YOUR OBJECTIVE> Looking at the data below, report how many lines contain "중지되므로", with no other words.

++++++++

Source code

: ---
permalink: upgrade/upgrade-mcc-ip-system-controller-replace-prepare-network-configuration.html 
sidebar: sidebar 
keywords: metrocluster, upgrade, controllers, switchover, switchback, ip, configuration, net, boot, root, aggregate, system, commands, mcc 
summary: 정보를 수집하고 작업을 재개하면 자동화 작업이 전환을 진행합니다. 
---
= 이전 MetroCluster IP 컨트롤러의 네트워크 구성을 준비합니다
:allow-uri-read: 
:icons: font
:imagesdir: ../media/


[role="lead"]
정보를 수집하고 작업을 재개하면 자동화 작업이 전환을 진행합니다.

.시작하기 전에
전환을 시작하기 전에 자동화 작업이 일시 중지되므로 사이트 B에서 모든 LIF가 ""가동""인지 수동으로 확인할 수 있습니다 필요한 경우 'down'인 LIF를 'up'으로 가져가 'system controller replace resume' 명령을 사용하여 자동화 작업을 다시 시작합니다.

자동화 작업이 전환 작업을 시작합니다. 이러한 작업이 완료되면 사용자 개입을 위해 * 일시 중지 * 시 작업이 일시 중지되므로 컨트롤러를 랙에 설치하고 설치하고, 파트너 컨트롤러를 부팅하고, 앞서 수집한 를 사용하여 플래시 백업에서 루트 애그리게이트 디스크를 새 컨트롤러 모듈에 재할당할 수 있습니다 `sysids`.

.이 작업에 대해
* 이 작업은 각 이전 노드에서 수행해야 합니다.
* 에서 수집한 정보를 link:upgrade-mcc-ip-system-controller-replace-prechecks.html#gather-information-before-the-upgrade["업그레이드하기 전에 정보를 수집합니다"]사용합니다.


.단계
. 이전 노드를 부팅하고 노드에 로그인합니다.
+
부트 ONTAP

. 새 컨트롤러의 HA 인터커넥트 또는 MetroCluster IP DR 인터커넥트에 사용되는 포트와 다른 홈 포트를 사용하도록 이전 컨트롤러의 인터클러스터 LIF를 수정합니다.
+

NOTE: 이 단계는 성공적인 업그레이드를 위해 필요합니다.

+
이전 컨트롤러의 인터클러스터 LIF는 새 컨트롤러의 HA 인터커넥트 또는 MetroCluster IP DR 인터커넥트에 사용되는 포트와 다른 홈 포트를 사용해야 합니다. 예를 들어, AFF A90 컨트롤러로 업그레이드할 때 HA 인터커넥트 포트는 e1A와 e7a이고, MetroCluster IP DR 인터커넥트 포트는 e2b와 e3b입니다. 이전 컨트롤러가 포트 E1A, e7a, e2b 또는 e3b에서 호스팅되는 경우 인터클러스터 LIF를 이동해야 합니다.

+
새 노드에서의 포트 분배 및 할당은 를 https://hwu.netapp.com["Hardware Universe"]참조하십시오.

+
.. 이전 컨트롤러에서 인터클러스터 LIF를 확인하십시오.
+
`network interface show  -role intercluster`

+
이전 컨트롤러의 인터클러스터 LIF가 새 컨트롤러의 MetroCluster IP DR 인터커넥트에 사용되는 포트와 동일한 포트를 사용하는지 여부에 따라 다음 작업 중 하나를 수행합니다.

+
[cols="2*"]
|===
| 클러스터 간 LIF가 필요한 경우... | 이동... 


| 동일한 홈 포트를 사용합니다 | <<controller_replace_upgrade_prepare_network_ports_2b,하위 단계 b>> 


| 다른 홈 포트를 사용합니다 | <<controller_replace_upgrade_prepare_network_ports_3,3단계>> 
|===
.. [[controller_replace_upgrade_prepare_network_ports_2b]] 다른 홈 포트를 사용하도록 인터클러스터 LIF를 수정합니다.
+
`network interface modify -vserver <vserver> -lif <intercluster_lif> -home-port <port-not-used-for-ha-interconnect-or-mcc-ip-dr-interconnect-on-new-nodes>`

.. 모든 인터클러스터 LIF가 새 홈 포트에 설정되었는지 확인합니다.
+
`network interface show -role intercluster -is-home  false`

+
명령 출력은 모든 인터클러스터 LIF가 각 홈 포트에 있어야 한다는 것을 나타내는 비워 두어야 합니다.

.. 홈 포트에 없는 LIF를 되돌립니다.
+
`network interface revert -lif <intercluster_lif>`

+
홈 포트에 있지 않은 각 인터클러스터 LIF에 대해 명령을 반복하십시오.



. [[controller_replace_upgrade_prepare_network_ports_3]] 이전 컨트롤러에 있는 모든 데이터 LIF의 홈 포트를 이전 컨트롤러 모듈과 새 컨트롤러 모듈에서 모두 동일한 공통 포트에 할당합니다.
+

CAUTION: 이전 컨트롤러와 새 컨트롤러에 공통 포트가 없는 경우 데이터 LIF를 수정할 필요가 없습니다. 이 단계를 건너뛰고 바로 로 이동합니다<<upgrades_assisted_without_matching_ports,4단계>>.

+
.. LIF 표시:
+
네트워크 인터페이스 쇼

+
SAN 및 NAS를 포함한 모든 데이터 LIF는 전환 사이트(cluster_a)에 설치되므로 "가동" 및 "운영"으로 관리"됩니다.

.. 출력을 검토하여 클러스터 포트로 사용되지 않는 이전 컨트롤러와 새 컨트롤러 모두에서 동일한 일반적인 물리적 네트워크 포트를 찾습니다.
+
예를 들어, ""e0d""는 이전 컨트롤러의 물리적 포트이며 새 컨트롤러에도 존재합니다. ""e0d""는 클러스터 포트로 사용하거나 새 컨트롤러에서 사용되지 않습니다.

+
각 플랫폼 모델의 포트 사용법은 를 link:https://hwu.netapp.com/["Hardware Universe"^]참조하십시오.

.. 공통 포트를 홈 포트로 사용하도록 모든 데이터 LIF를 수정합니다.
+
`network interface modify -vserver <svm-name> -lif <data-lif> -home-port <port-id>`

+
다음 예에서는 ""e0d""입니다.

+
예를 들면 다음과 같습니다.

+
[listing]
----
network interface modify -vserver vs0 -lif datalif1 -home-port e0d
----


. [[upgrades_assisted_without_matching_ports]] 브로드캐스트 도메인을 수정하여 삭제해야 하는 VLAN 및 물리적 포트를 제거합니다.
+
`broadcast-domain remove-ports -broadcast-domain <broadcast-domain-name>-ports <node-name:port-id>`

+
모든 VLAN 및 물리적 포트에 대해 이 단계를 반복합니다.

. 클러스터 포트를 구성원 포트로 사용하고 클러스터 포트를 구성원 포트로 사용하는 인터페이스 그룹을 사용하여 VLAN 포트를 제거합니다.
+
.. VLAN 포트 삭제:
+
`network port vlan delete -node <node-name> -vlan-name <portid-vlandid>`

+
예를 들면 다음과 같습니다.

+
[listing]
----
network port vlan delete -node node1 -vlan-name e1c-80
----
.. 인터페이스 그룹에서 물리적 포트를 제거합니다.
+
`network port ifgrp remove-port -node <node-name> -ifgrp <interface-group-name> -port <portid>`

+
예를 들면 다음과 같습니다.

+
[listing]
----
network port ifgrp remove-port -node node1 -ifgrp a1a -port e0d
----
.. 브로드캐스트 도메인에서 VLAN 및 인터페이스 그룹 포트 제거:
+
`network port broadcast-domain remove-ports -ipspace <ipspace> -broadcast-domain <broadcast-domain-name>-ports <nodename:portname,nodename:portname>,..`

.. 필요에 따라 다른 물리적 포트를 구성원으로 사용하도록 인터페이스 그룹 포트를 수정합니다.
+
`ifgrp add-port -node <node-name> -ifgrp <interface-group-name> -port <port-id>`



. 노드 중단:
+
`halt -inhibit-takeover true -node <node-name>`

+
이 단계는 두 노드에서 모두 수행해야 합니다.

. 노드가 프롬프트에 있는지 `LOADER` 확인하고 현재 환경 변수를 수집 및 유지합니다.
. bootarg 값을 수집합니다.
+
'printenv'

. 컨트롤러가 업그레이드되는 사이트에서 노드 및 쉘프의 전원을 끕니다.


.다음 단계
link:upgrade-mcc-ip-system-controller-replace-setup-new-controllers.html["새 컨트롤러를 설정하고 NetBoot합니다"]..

++++++++

EXERCISE RESULT> 2